Report every line from the following entries that contains the string "Prodej".
START Stored data
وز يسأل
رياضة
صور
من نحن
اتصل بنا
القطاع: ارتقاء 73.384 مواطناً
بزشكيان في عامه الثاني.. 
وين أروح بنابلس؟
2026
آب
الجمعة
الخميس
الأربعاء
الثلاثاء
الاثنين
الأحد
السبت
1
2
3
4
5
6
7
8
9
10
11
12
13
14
END Stored data
START Stored data
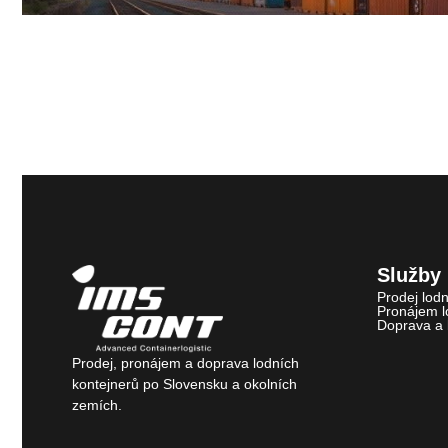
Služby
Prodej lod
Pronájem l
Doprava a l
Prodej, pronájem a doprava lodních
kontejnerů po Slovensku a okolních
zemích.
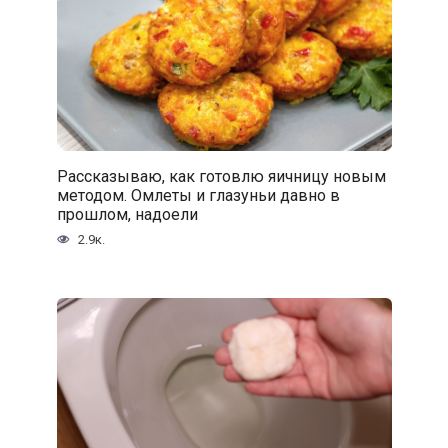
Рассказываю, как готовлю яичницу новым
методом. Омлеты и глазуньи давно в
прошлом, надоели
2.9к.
END Stored data
__Answer__.
Prodej lod
Prodej, pronájem a doprava lodních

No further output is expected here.